İslam dininde astral seyahat kavramı doğrudan yer almaz. Ancak, ruhun bedenden ayrılması, rüya ve miraca yükselme gibi bazı dini anlatılar, astral seyahatle ilişkilendirilmeye çalışılmıştır.

İslam’da, uyku sırasında ruhun bedenden geçici olarak ayrıldığına dair bazı ayet ve hadisler bulunmaktadır. Zümer Suresi 42. ayette, Allah’ın insanların ruhlarını uyku sırasında aldığını, eğer ömürleri dolmamışsa tekrar geri verdiği belirtilir:
"Allah, ölüm anında ruhları alır, ölmeyenin ise uykudayken ruhunu alır. Sonra hakkında ölüm hükmü verileni tutar, diğerini belli bir süreye kadar salıverir..." (Zümer, 42)
Bu ayet, bazı İslam alimleri tarafından rüyanın ruhun farklı bir boyutta yaşadığı bir deneyim olabileceği şeklinde yorumlanmıştır. Ancak bu, astral seyahatin tasavvur edildiği şekilde bir bilinçli ruh yolculuğu anlamına gelmez.

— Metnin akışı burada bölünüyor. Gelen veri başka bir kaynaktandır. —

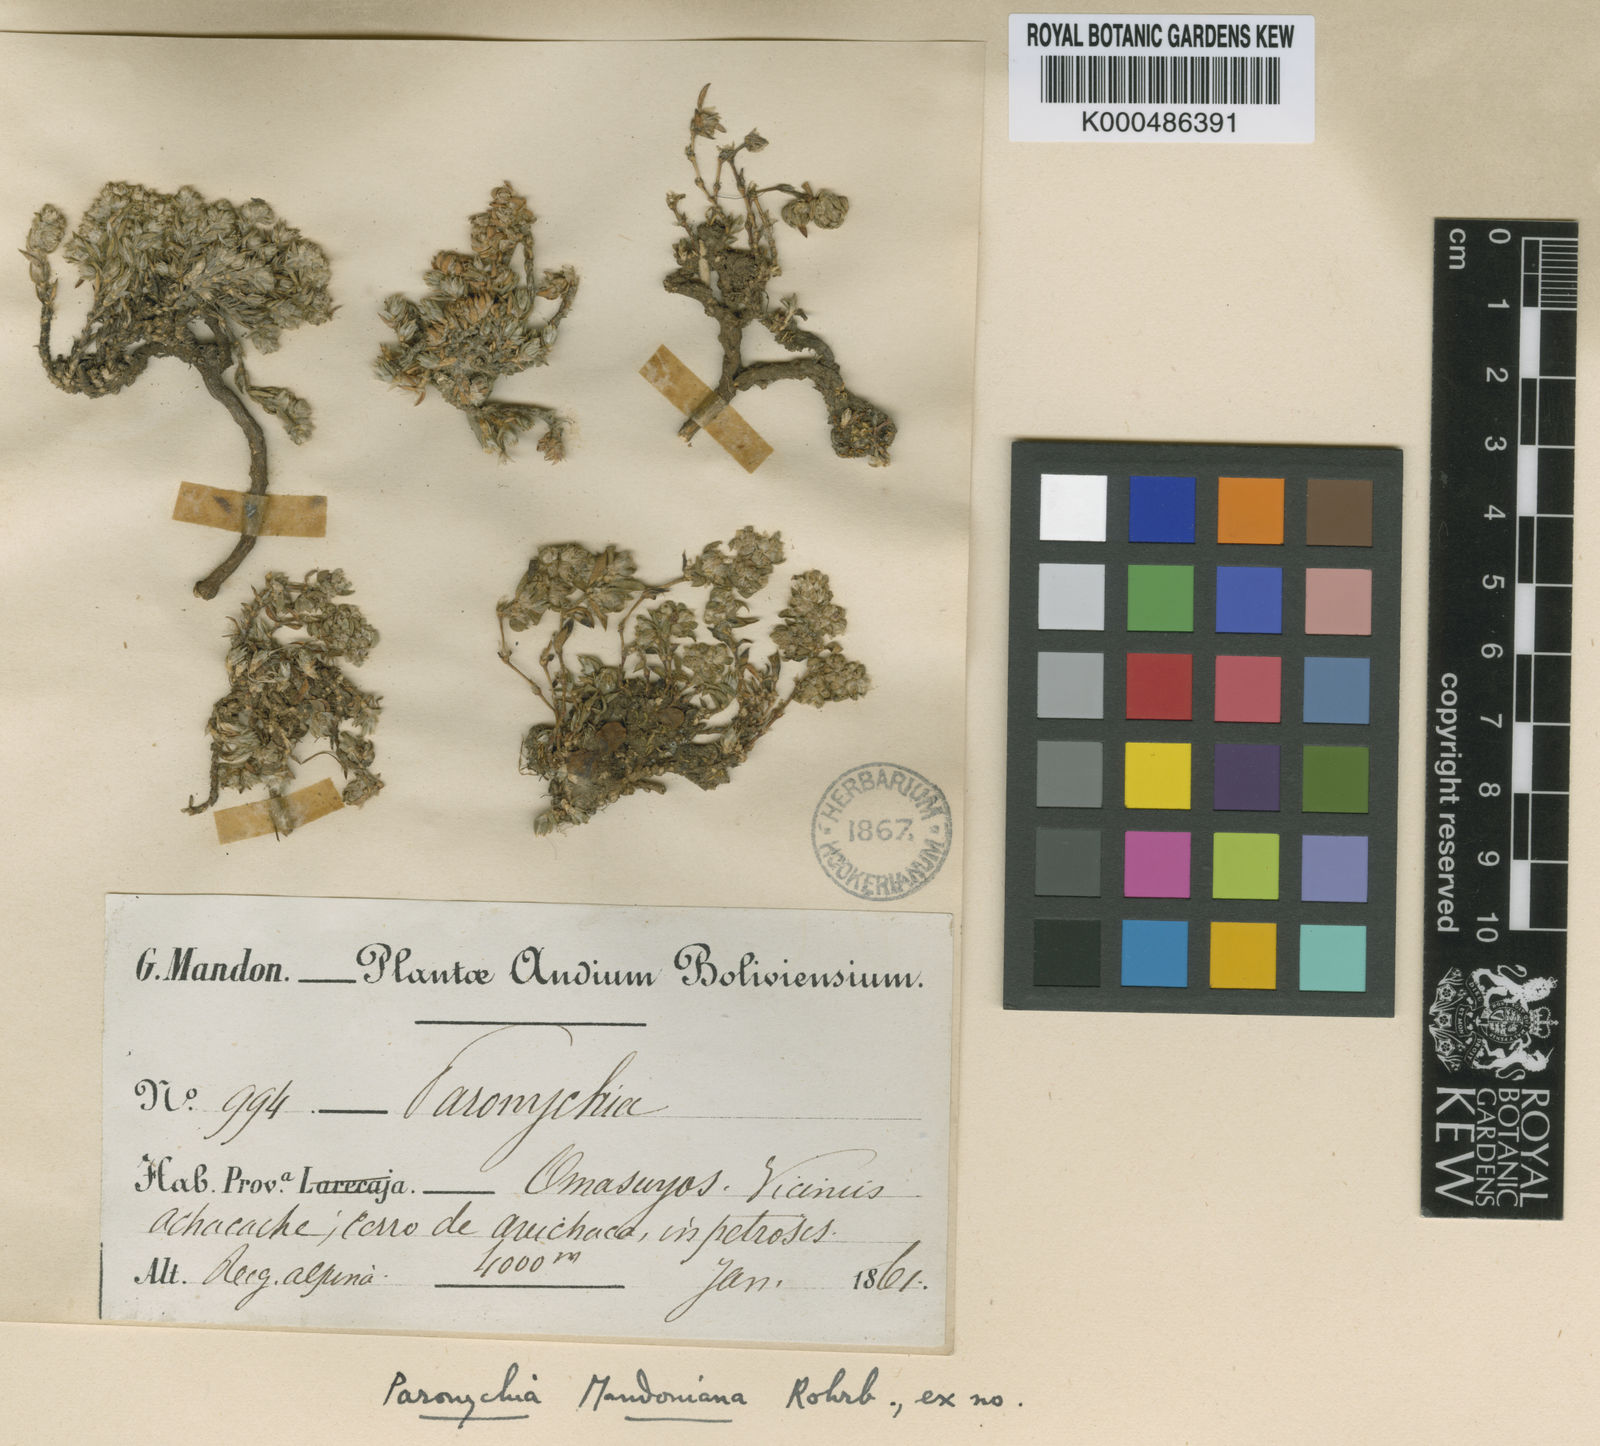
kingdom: Plantae
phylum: Tracheophyta
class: Magnoliopsida
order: Caryophyllales
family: Caryophyllaceae
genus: Paronychia
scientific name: Paronychia mandoniana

MİRAC VE RUHSAL DENEYİMLER
Peygamber Efendimiz Hz. Muhammed’in (s.a.v) Miraç hadisesi, ruhsal bir yolculuk olarak değerlendirilmiştir. Ancak bu olay, ilahi bir mucize olarak kabul edilir ve bilinçli bir astral seyahatle kıyaslanamaz.
Bazı tasavvuf ehli, manevi yolculuklar ve keşifler sırasında ruhun bedenden ayrılabildiğini ifade etmiştir. Ancak bu deneyimler, kişinin Allah'a yakınlaşması ve içsel keşif amacı taşıyan tasavvufi haller olarak değerlendirilir.


ASTRAL SEYAHATİN İSLAM’DAKİ YERİ
İslam inancına göre gayb, yani bilinmeyen alemler Allah'ın bilgisi dahilindedir. İnsan, kendi iradesiyle ruhunu bedenden ayırıp başka alemlere yolculuk edemez. Ruhun bedenden ayrılması ölümle gerçekleşir ve bu durum insanın kontrolünde değildir.
Dolayısıyla astral seyahat adı altında bilinçli şekilde ruhun bedenden ayrılması ve başka boyutlarda gezinmesi gibi inanışlar, İslam’ın temel inançlarıyla örtüşmemektedir. Eğer bu tür uygulamalar cinler veya metafizik varlıklarla iletişim kurma amacı taşıyorsa, İslam alimleri bunu büyü, sihir veya batıl inançlar kategorisine sokarak sakıncalı görmektedir.